Company lost $3.6 million.

The Handleman Corp. got off to a disappointing start in its new fiscal year, with the company losing $3.6 million, or 17 cents per diluted share, on revenue of $240.4 million in the three-month period ended July 31. That compares with a net income of $925,000, or four cents per share, that the company tallied in the fiscal first quarter of the prior year, when sales were $232.1 million.

While sales were up 3.5% in the first quarter, gross margin was off significantly, from 18.6% of total revenue in the prior year to 16.7% this year. Meanwhile, expenses--selling, general and administrative--increased to 19.7% of total revenue this year as compared to the 18.4% it was in the prior year.

A company representative said gross margin was hurt by returns while the higher expenses were due to increased costs from readying the company's new computer system, and higher stock-based compensation and labor costs.
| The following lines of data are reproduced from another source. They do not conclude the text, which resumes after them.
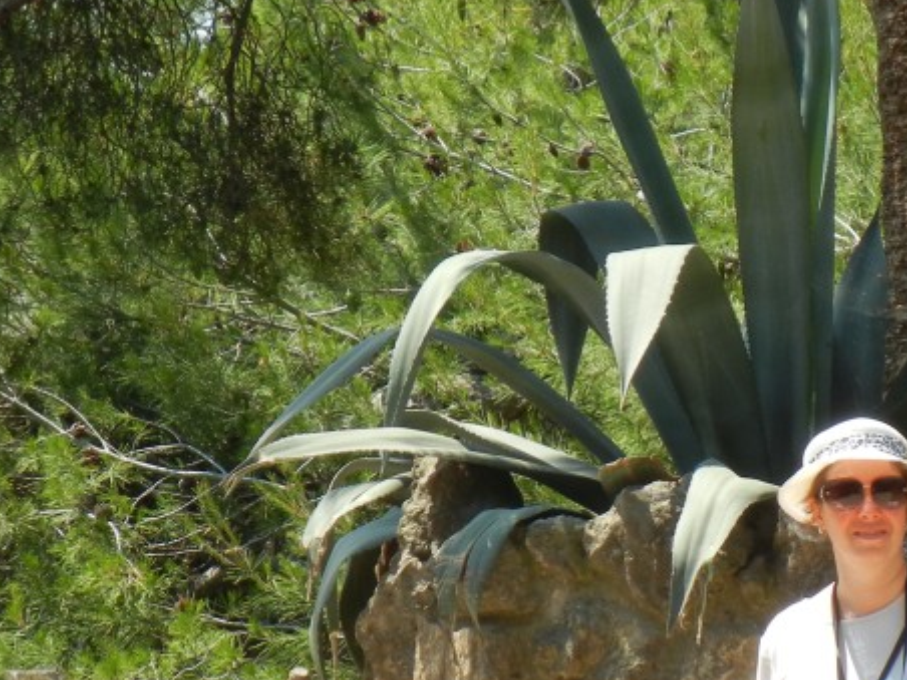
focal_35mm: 453
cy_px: 646
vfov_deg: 3.3
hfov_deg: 4.4
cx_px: 917
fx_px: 11869
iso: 160
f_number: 4.7
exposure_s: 1/370
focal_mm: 36
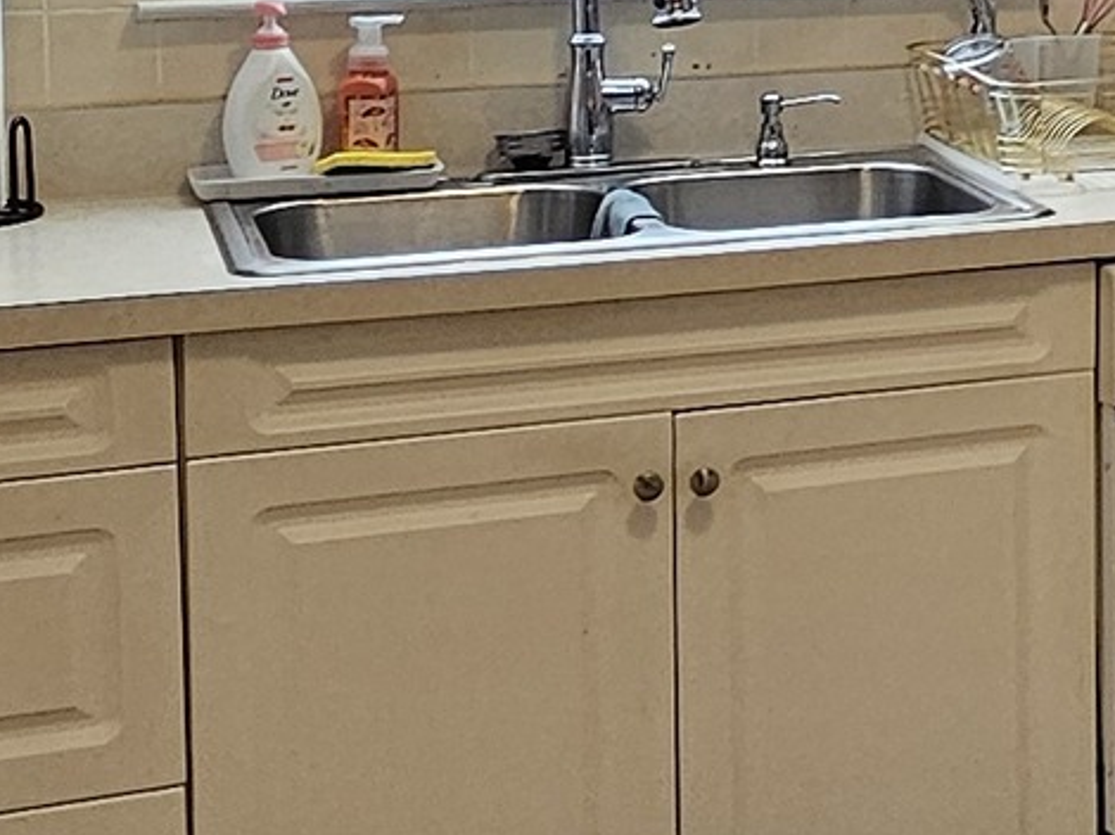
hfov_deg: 19.6
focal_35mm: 85
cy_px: -69
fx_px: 2736
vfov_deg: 16.8
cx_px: 1737
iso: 80
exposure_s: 1/60
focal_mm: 2.2
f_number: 2.2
Steve Strome, chairman and CEO, labeled the results disappointing in a statement but noted the company recently was awarded the latin music category management and distribution for the Circuit City chain. But this is offset by the company losing 25 stores it was servicing for Wal-mart to another supplier. Sources say that the giant retailer took Handleman's weakest performing 25 stores--in total, Handleman services about one-third of Wal-Mart's 3000 plus stores--and game them to Anderson Merchandisers.

The company announced its earnings yesterday (Aug.23) after the close of trading. At mid-day, share price had dropped 93 cents to $13.85. The company's 52-week range is $12-$23.84.